As the US$72m market cap Merrimack Pharmaceuticals, Inc. (NASDAQ:MACK) released another year of negative earnings, investors may be on edge waiting for breakeven. Savvy investors should always reassess the situation of loss-making companies frequently, and keep informed about whether or not these businesses are in a strong cash position. Selling new shares may dilute the value of existing shares on issue, and since Merrimack Pharmaceuticals is currently burning more cash than it is making, it’s likely the business will need funding for future growth. Looking at Merrimack Pharmaceuticals’s latest financial data, I will estimate when the company may run out of cash and need to raise more money.
What is cash burn?
With a negative free cash flow of -US$57.5m, Merrimack Pharmaceuticals is chipping away at its US$40m cash reserves in order to run its business. Companies with high cash burn rates can eventually turn into ashes, which makes it the biggest risk an investor in loss-making companies face. Unprofitable companies operating in the exciting, fast-growing biotech industry often face this problem, and Merrimack Pharmaceuticals is no exception. These companies face the trade-off between running the risk of depleting its cash reserves too fast, or falling behind competition on innovation and gaining market share by investing too slowly.
When will Merrimack Pharmaceuticals need to raise more cash?
We can measure Merrimack Pharmaceuticals's ongoing cash expenditure requirements by looking at free cash flow, which I define as cash flow from operations minus fixed capital investment, is a measure of how much cash a company generates/loses each year.
In the past year, free cash outflows (excluding one-offs) rose by 32%, which is substantial. This means that, if Merrimack Pharmaceuticals continues to burn cash at this rate, given how much money it currently has in the bank, it may actually need to raise capital again within the next couple of months! Moreover, even if Merrimack Pharmaceuticals kept its cash burn level at -US$57.5m, it will still have to raise capital within the next year. Even though this is analysis is fairly basic, and Merrimack Pharmaceuticals still can cut its overhead in the near future, or open a new line of credit instead of issuing new shares, the outcome of this analysis still gives us an idea of the company’s timeline and when things will have to start changing, since its current operation is unsustainable.
The risks involved in investing in loss-making Merrimack Pharmaceuticals means you should think twice before diving into the stock. However, this should not prevent you from further researching its investment potential. Now you know that if the company was to continue to grow its cash burn rapidly, it may not be able to sustain its operations given the current level of cash reserves. This suggests an opportunity to enter into the stock, potentially at an attractive price, should Merrimack Pharmaceuticals raise capital to fund its growth.

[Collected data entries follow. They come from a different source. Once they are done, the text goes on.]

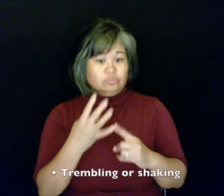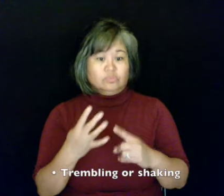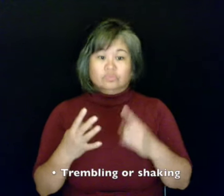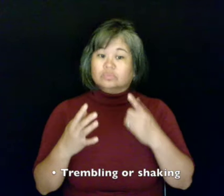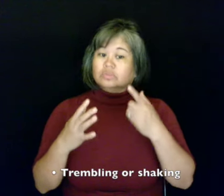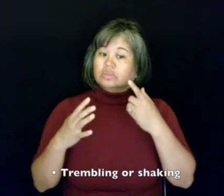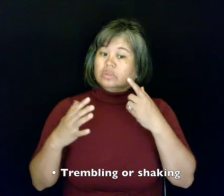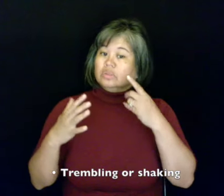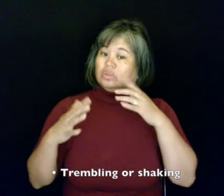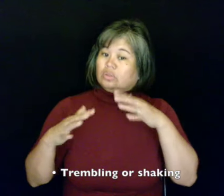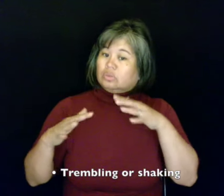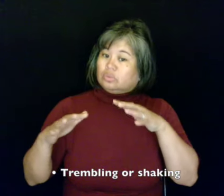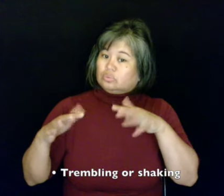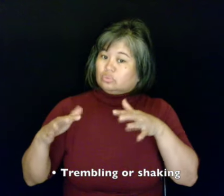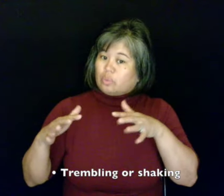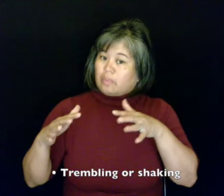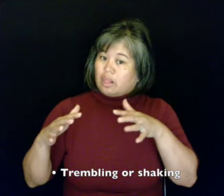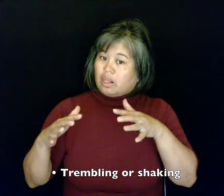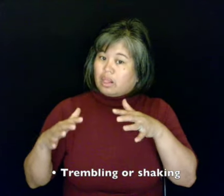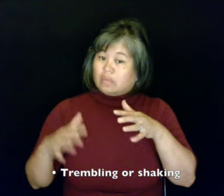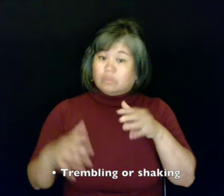Trembling or shaking.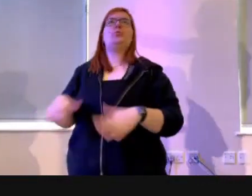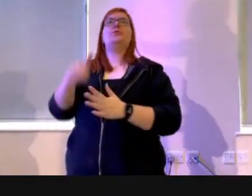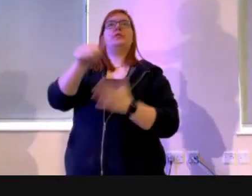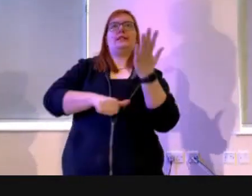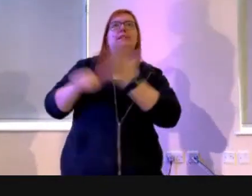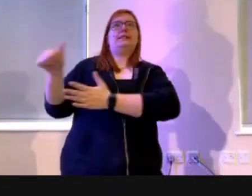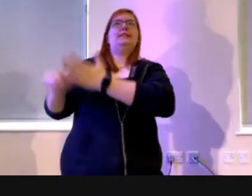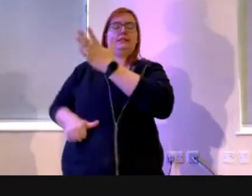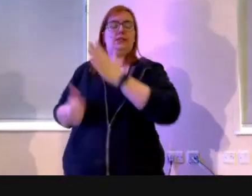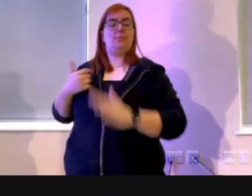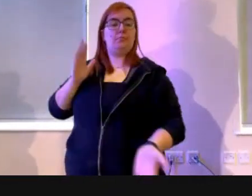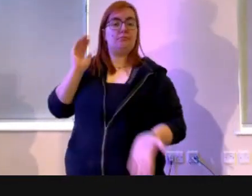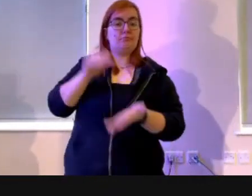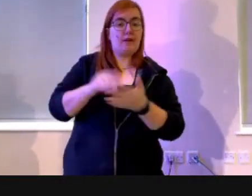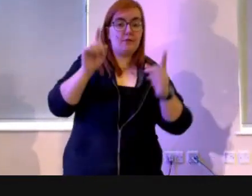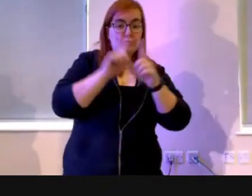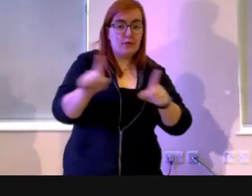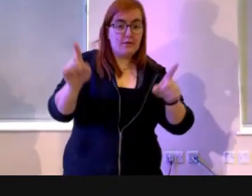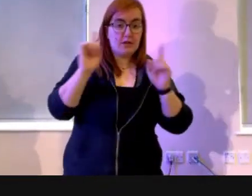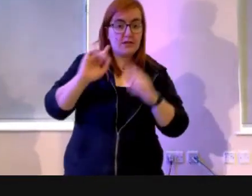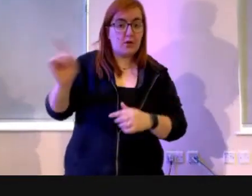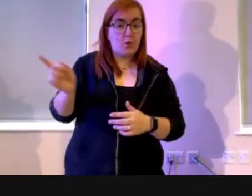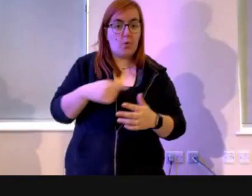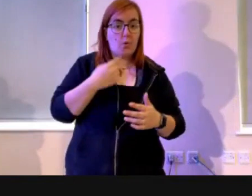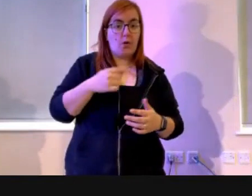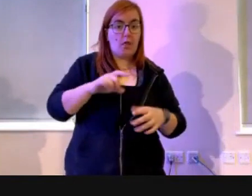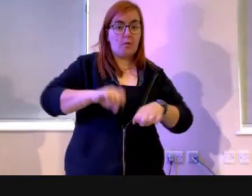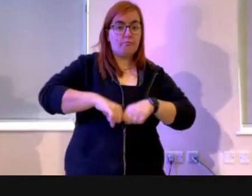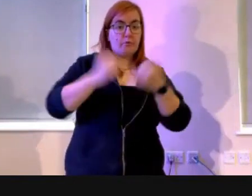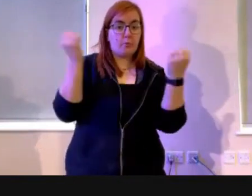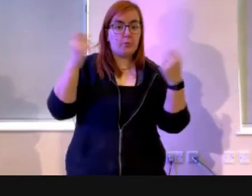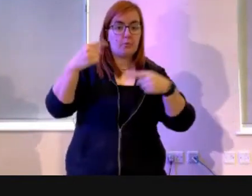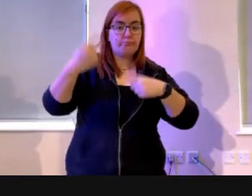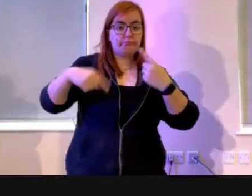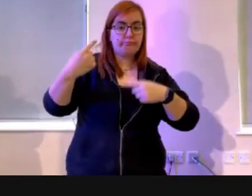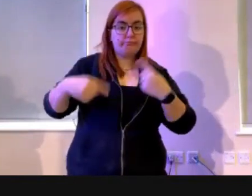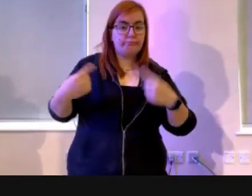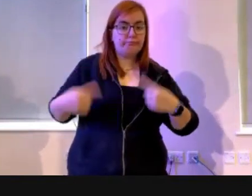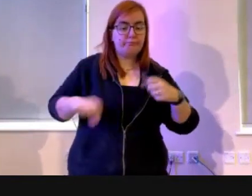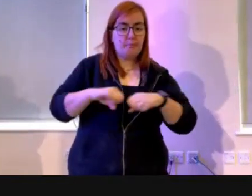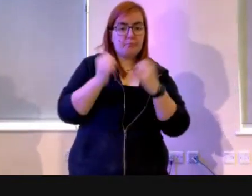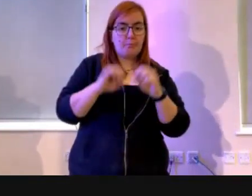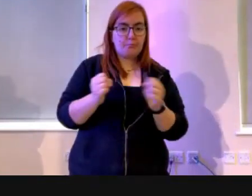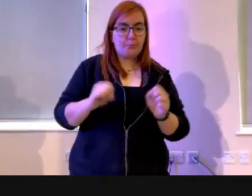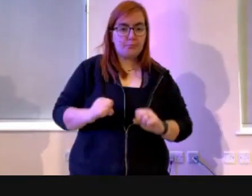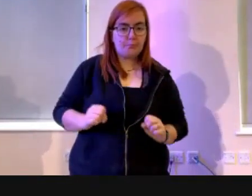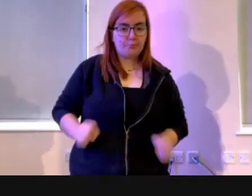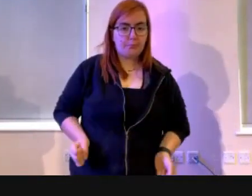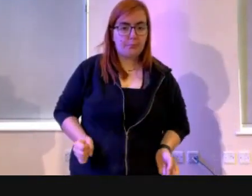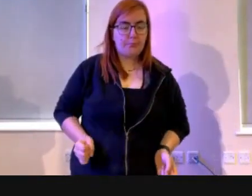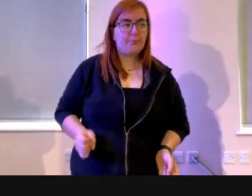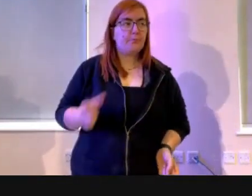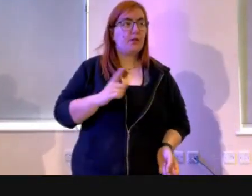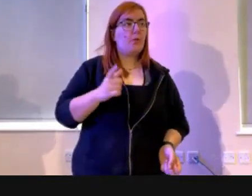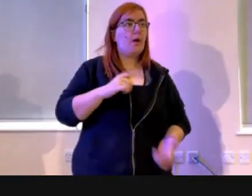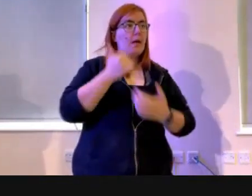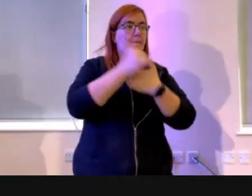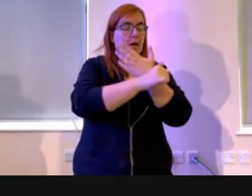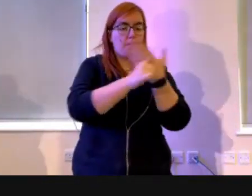university, I had pretty much broken every single one. See the Bible in the New Testament is very, very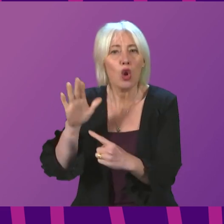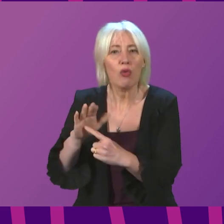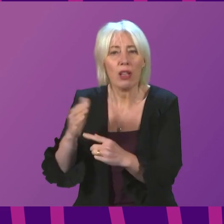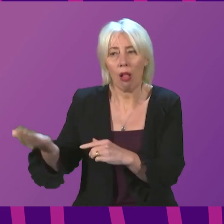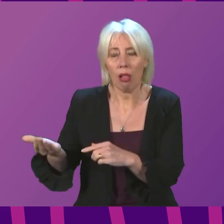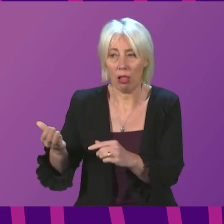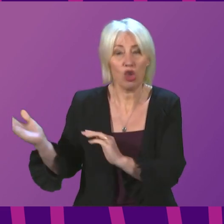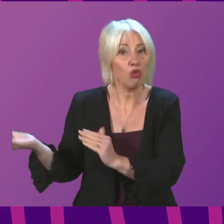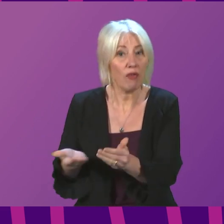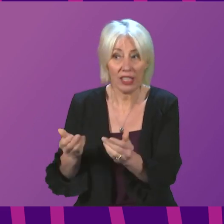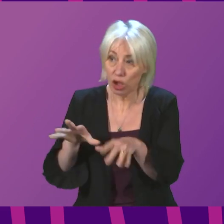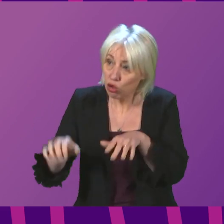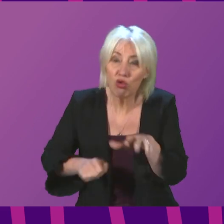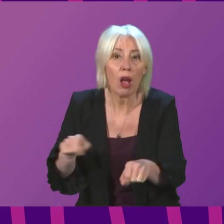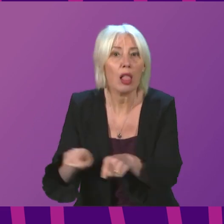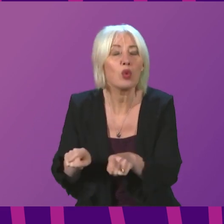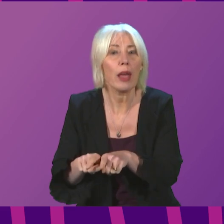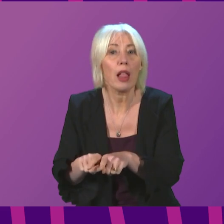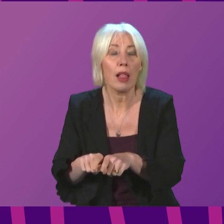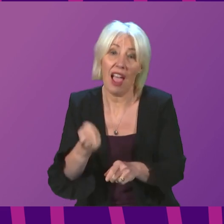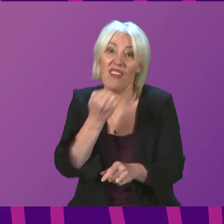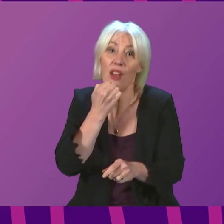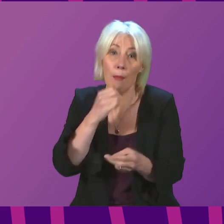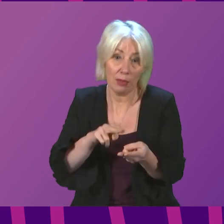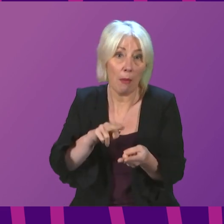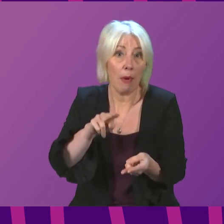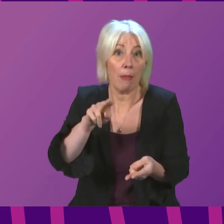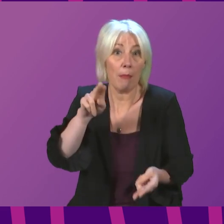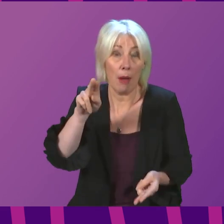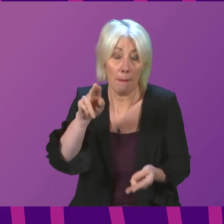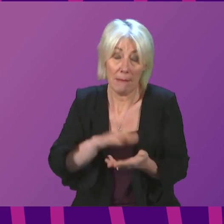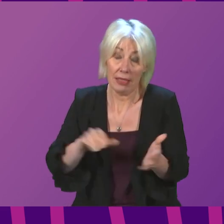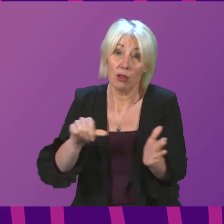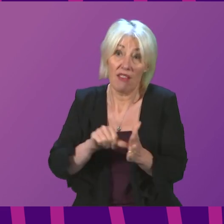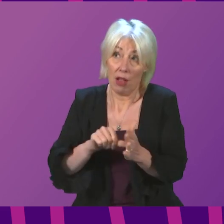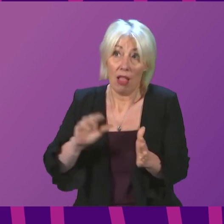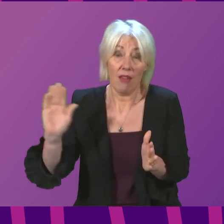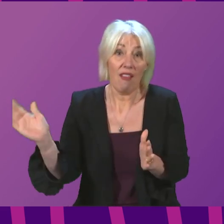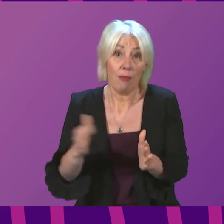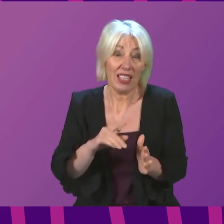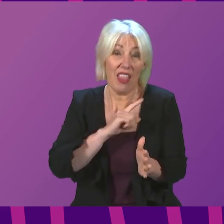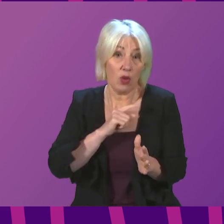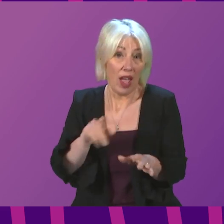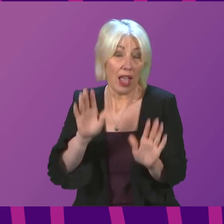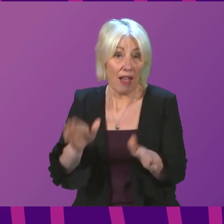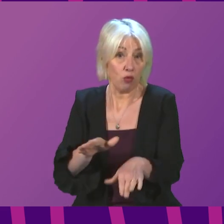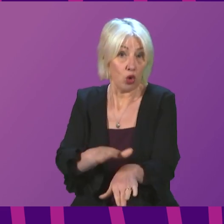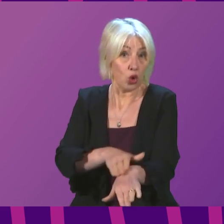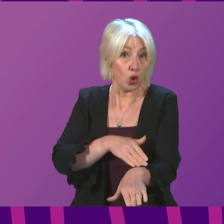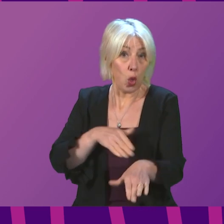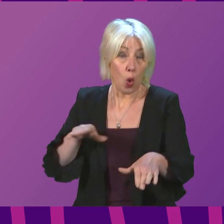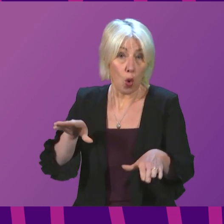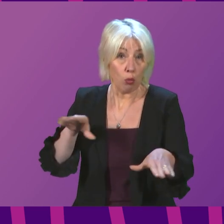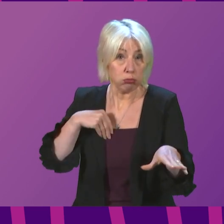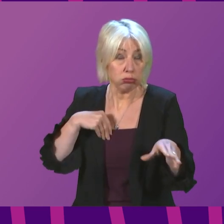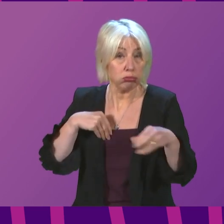absences. If case numbers continue to rise, that will become more difficult, which is why we need to try to slow down the increase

Keep in mind I haven't considered other factors such as how MACK is expected to perform in the future. I suggest you continue to research Merrimack Pharmaceuticals to get a more holistic view of the company by looking at:
- Historical Performance: What has MACK's returns been like over the past? Go into more detail in the past track record analysis and take a look at the free visual representations of our analysis for more clarity.
- Management Team: An experienced management team on the helm increases our confidence in the business – take a look at who sits on Merrimack Pharmaceuticals’s board and the CEO’s back ground.
- Other High-Performing Stocks: If you believe you should cushion your portfolio with something less risky, scroll through our free list of these great stocks here.
NB: Figures in this article are calculated using data from the trailing twelve months from 30 June 2019. This may not be consistent with full year annual report figures. Operating expenses include only SG&A and one-year R&D.